— HOW TO COMPLETE THIS TASK —
All lines holding the word "dokumentów" are to be copied from the records beneath.

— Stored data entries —

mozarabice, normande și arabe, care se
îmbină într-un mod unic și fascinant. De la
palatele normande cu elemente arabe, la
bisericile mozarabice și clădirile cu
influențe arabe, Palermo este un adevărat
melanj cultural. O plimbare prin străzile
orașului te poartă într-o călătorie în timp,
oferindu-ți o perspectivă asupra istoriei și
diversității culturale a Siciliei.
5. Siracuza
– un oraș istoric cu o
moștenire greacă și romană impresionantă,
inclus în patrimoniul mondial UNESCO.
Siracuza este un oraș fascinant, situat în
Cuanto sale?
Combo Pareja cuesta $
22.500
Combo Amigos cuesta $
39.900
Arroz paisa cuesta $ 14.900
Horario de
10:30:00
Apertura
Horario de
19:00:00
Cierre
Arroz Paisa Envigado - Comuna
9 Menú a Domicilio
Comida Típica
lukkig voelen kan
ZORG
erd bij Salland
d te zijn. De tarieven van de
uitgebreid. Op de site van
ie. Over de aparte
---
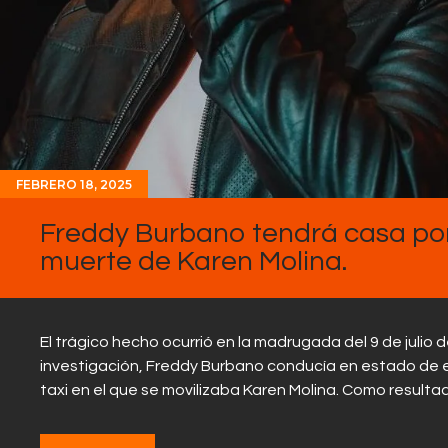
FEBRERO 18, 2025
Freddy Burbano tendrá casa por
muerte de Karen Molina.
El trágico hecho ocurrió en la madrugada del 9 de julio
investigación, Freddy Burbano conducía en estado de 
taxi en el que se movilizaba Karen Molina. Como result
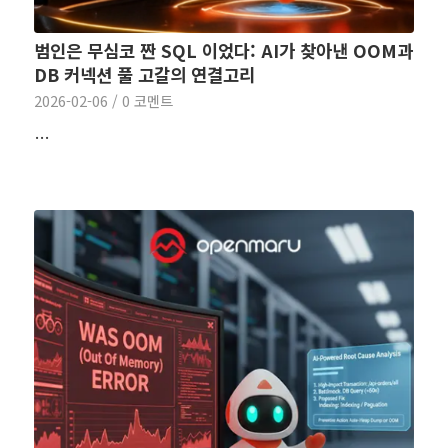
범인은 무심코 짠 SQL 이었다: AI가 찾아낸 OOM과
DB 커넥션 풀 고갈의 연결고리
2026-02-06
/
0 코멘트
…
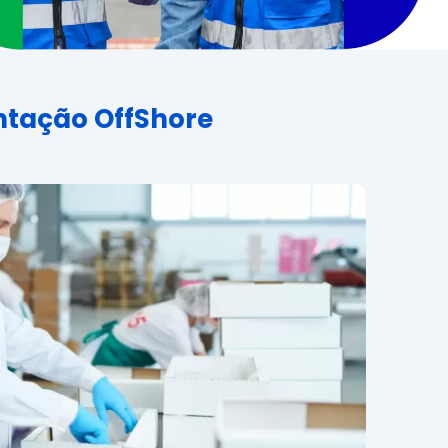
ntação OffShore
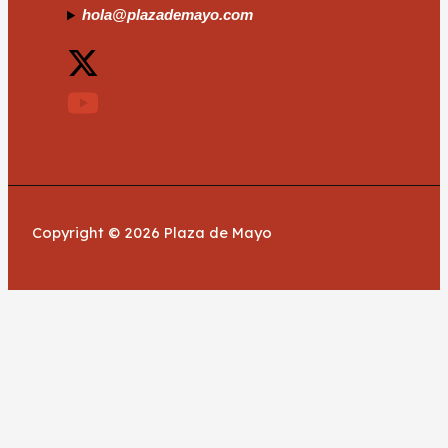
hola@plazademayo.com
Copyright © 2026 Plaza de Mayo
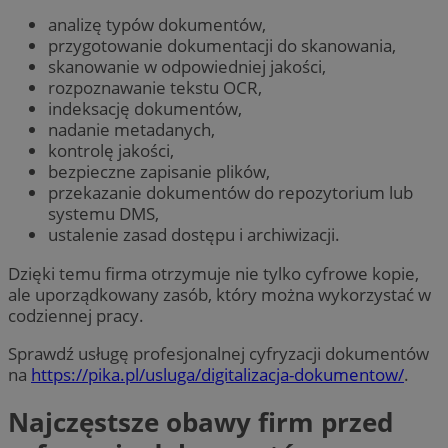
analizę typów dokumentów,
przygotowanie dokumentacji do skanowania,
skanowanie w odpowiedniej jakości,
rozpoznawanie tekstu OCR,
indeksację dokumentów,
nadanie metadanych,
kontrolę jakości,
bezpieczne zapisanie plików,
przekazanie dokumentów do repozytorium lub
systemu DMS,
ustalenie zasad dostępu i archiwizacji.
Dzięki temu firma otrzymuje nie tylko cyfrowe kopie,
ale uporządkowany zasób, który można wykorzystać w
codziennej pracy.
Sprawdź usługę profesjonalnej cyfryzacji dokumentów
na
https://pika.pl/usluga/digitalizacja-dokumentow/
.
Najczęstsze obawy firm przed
==
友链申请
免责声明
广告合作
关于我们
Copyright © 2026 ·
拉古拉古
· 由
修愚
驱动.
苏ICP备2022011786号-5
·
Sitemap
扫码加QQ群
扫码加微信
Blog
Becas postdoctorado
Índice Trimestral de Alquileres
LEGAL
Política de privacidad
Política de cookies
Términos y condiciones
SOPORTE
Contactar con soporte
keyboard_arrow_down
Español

— ANSWER —
analizę typów dokumentów,
indeksację dokumentów,
przekazanie dokumentów do repozytorium lub
Sprawdź usługę profesjonalnej cyfryzacji dokumentów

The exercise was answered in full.